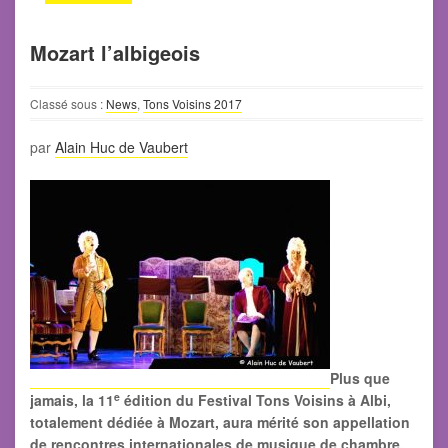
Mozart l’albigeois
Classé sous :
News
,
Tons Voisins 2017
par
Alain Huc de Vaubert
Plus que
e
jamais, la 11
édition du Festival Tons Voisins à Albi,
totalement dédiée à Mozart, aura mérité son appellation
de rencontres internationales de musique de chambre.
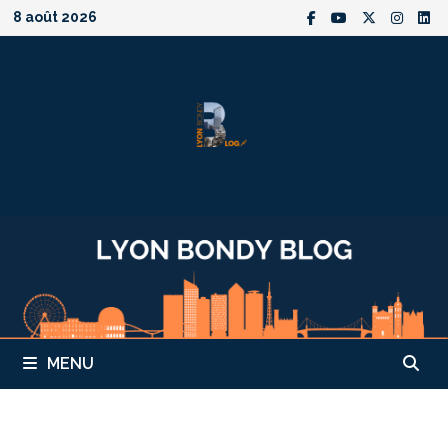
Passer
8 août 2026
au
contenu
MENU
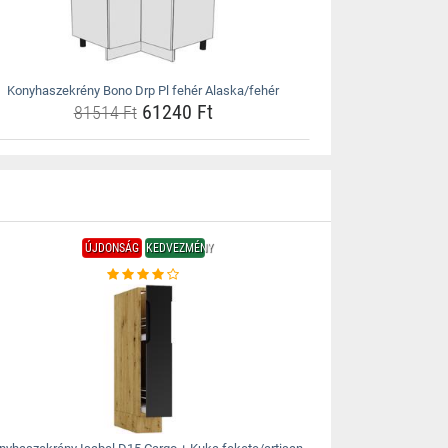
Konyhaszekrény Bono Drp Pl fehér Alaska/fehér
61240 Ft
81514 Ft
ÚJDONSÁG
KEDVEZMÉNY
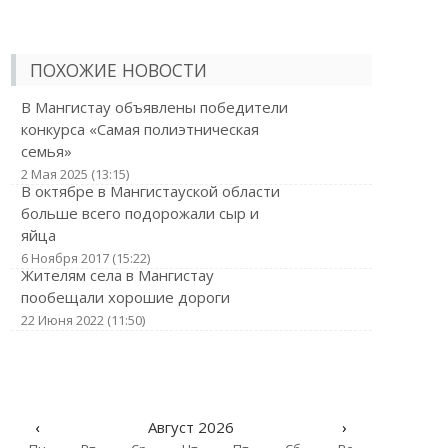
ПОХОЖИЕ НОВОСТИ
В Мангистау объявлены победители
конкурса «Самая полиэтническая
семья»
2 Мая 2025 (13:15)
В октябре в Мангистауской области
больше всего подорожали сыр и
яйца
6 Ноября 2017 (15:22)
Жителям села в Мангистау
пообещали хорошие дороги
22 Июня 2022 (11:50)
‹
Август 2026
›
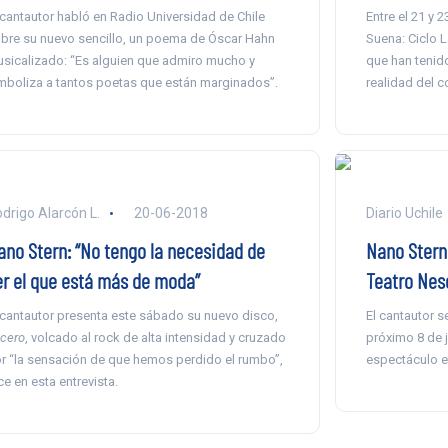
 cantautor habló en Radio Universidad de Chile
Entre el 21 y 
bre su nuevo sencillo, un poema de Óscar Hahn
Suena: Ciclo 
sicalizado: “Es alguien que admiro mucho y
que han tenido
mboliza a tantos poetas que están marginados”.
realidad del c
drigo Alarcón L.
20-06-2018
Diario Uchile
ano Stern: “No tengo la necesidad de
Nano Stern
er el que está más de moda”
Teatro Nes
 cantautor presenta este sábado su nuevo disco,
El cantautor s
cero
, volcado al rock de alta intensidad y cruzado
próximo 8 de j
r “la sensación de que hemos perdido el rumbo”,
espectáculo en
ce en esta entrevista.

● ● ● ● ● ● ●

DIRECTIONS FOR THIS TASK: Write out the material above without changing a word, and skip any picture.

TASK ANSWER:
Mozart l’albigeois
Classé sous :
News
,
Tons Voisins 2017
par
Alain Huc de Vaubert
Plus que
e
jamais, la 11
édition du Festival Tons Voisins à Albi,
totalement dédiée à Mozart, aura mérité son appellation
de rencontres internationales de musique de chambre.
Passer
8 août 2026
au
contenu
MENU
Konyhaszekrény Bono Drp Pl fehér Alaska/fehér
61240 Ft
81514 Ft
ÚJDONSÁG
KEDVEZMÉNY
ПОХОЖИЕ НОВОСТИ
В Мангистау объявлены победители
конкурса «Самая полиэтническая
семья»
2 Мая 2025 (13:15)
В октябре в Мангистауской области
больше всего подорожали сыр и
яйца
6 Ноября 2017 (15:22)
Жителям села в Мангистау
пообещали хорошие дороги
22 Июня 2022 (11:50)
‹
Август 2026
›
 cantautor habló en Radio Universidad de Chile
Entre el 21 y 
bre su nuevo sencillo, un poema de Óscar Hahn
Suena: Ciclo 
sicalizado: “Es alguien que admiro mucho y
que han tenido
mboliza a tantos poetas que están marginados”.
realidad del c
drigo Alarcón L.
20-06-2018
Diario Uchile
ano Stern: “No tengo la necesidad de
Nano Stern
er el que está más de moda”
Teatro Nes
 cantautor presenta este sábado su nuevo disco,
El cantautor s
cero
, volcado al rock de alta intensidad y cruzado
próximo 8 de j
r “la sensación de que hemos perdido el rumbo”,
espectáculo en
ce en esta entrevista.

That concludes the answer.